Подобно Ходасевичу, автор не ждет от современников “ни грубой славы, ни гонений”, поскольку окружающая действительность настроена к поэту как минимум не дружественно.
Пусть алкоголя пожар не потух,
только веселье здесь не ночевало:
выдворен прочь из Московии дух
праздношатания, бес карнавала.
Песня о вороне скрасит досуг,
дума про лучшую долю утешит.
Это, по-видимому, соприродное автору мироощущение порой отливается в совершенно выдающиеся строки — эффект, что тебя ледяные пальцы берут за горло.
И в этот студень заживо впечатан
продрогшей вязью улиц мегаполис,
как загустевшей водки штоф початый,
как будто в смерти заживо по пояс,
как будто с жизни верхний слой соструган,
и голый нерв под ледяною розгой.
И я на это все гляжу с испугом
издалека, из Пруссии промозглой.
И все-таки сквозь этот мрачный, порой мизантропический фон прорываются оттенки лирической тоски, как будто давая представление о других возможностях и вариантах бытия: теплых, умиротворенных, ностальгических. Наибольшую полноту они приобрели в стихотворении “Берлин”. Здесь нет свойственной Петухову образной и ритмической усложненности, оно написано “пожиже”, чем прочие, и в нем есть ностальгическая нота, есть умиление. А кроме того, любой ретроспективный взгляд — лиричен и уже в силу этого обладает привлекательностью.
Был на логике грубой замешан
сам пейзаж, распростертый вовне:
этих крыш, безупречных скворешен,
черепичное море в окне,
этих улиц сырые ущелья,
помнить буду, пока не умру,
гиблый этот ландшафт всепрощенья
с неизменной пивной на углу.
Ибо с детства всю знал наизусть я
от восторгов до мелких обид
малокровную жизнь захолустья,
пролетарской окраины быт.
Мне это понятно — этот взгляд, этот голос, сообщающий: я здесь рос и видел эти картины, и в итоге — я сам часть этого пейзажа. И мне кажется, что именно здесь выход из тупика, в который порой сам себя загоняет поэт. Он уже отработал, многообразно и искусно отразил свою мрачную рефлексию, очевидно осознавая, что четкой новой идеи поэзия дать не может, что она не предполагает ревизии ценностей этических, но иногда способна взглянуть на них под другим углом.

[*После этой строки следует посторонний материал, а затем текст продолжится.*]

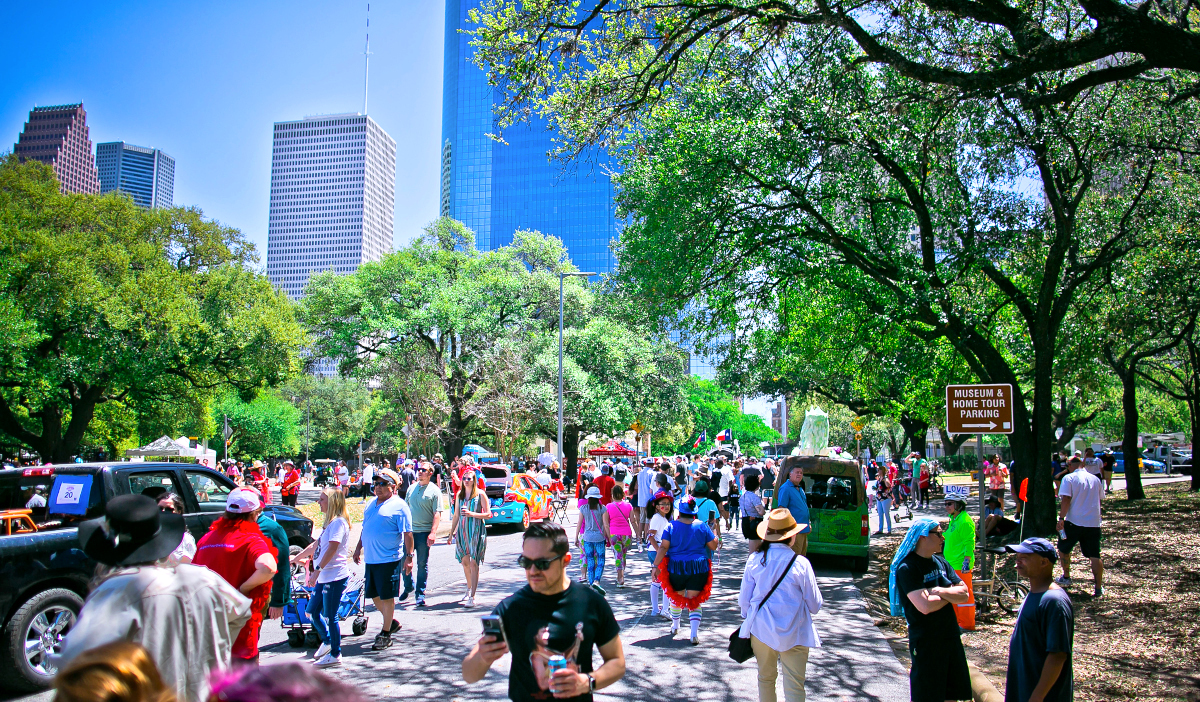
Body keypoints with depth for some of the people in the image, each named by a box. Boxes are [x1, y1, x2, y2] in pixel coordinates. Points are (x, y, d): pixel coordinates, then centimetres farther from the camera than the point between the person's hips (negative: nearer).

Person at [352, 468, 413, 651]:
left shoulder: (399, 506, -9)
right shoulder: (371, 504, 14)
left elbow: (407, 533, -11)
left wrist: (409, 557, -15)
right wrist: (358, 548, 21)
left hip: (389, 559, -8)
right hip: (370, 559, 8)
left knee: (386, 596, 1)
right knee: (373, 594, 14)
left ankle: (386, 634, 14)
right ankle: (390, 622, 35)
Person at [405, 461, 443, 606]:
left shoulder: (434, 491, -4)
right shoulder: (412, 488, 12)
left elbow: (437, 514, -10)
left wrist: (433, 533, -19)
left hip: (424, 532, -5)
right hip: (409, 530, 5)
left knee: (422, 564, 1)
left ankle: (420, 593, 11)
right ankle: (408, 586, 30)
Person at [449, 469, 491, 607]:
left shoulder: (480, 495, -3)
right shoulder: (459, 495, 11)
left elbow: (488, 514, -6)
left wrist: (471, 514, -17)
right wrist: (451, 533, 17)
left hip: (476, 531, -5)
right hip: (462, 530, 5)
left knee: (473, 563, -9)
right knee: (464, 561, 9)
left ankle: (472, 597, -9)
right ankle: (469, 589, 29)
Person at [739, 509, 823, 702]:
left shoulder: (755, 559, -7)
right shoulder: (800, 564, -15)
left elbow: (744, 599, 2)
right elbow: (815, 605, -6)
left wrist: (747, 619, 21)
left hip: (761, 630, 3)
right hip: (793, 633, -3)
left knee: (765, 678, 21)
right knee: (794, 686, 4)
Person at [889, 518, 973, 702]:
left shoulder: (940, 562, 8)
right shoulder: (907, 568, -16)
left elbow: (964, 594, 3)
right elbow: (925, 606, -25)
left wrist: (940, 592, -16)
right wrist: (951, 594, -9)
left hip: (951, 636, 7)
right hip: (925, 642, -7)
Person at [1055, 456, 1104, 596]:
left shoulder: (1069, 478, -8)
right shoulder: (1095, 479, 7)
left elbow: (1066, 500, -16)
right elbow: (1099, 499, 19)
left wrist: (1061, 518, -15)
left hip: (1074, 522, -4)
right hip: (1093, 522, 4)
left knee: (1063, 549, 17)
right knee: (1095, 556, 4)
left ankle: (1066, 578, 27)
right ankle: (1099, 587, 2)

Матовый серо-жемчужный свет,
точно “Роллс-Ройс” в третьяковском пассаже,
одновременно — районных газет
кегль мелкозернистый в пейзаже.
То, что гранитной коросты поверх
набрано им, — не для прочтенья,
для расширенья в сознаньи прорех,
для помутненья его, помраченья!
Света дневного смешения с тьмой,
архитектуры с дремучей чащей!
С целью слияния переводной
Музыки с живописью звучащей.
Если ты понимаешь, что набрано “поверх гранитной коросты” нашего существования, это знание и служит для расширения прорех в сознании, сквозь которые на нас льется свет инобытия.

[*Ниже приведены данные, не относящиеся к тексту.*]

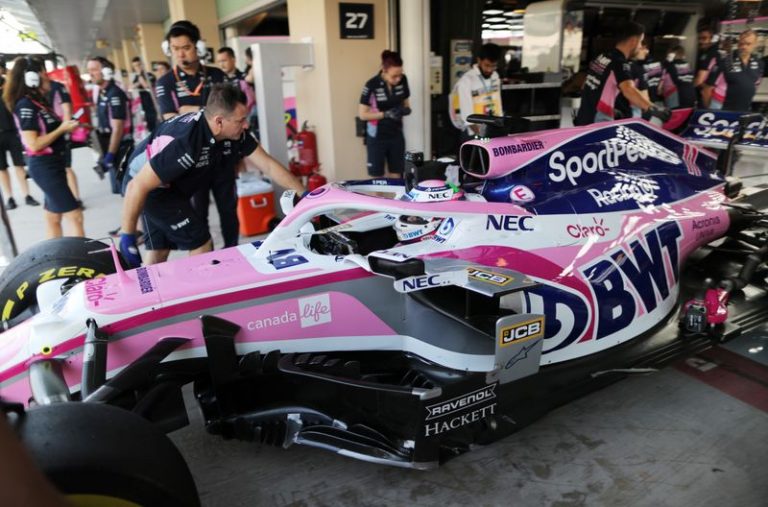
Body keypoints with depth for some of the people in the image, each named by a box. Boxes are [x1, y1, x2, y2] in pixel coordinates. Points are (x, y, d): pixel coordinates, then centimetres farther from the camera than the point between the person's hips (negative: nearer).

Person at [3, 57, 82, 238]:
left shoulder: (36, 99, 12)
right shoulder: (25, 105, -14)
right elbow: (33, 144, -20)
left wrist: (65, 126, 2)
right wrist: (62, 129, -15)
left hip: (52, 163, 9)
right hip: (44, 166, -9)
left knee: (53, 218, 14)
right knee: (75, 216, -10)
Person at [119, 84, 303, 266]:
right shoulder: (185, 143, -37)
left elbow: (268, 165, -9)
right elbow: (137, 186, -31)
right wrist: (127, 236, -25)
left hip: (171, 186, 7)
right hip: (148, 187, -7)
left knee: (159, 251, 15)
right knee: (200, 243, -7)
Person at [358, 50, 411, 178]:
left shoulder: (403, 80, -5)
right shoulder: (372, 85, -19)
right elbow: (362, 114, -14)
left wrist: (406, 109, -12)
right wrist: (386, 114, -25)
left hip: (396, 135, 4)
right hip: (377, 137, -4)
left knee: (396, 175, 12)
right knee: (377, 176, 7)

Как некогда точно отметил Бродский, у каждого поэта есть свой пейзаж, к которому он навязчиво возвращается. Это некая матрица, колыбель мироощущения, с которой автор связан пожизненно. У Ахматовой — садовая аллея, у Мандельштама — колоннады петербургских дворцов. Для Петухова таким визуальным рефреном является городская окраина, рабочий пригород с заводскими корпусами, задымленным небом, местность, населенная суровыми пьющими пролетариями. И это взгляд человека, выросшего в этом пейзаже, но “чуждого языку их и нравам”: “Себя ощущаешь, в предместьях с толпой / мешаясь, чужим, / во рту горьковатый осадок, тупой / на сердце нажим”.
В современности параллелей Петухову я не вижу, их нелегко отыскать и среди предшественников. Неявно, по касательной его поэтика отражает то, что сделали Мандельштам и поздний Заболоцкий. Ощущается, что автор “Соло” внимательно прочел наш XIX век и Бродского. Но в целом, все влияния до мельчайших частиц растворены в стихе Петухова.
Поэтика “мрака и неприятия” — особая, отдельная и неповторимая — уже автором создана, воплощена детально и подробно. Она способна, я так надеюсь, эволюционировать, изменяясь вместе с ощущениями и взглядами автора, и в то же время не сдавая своих высот техники и звука.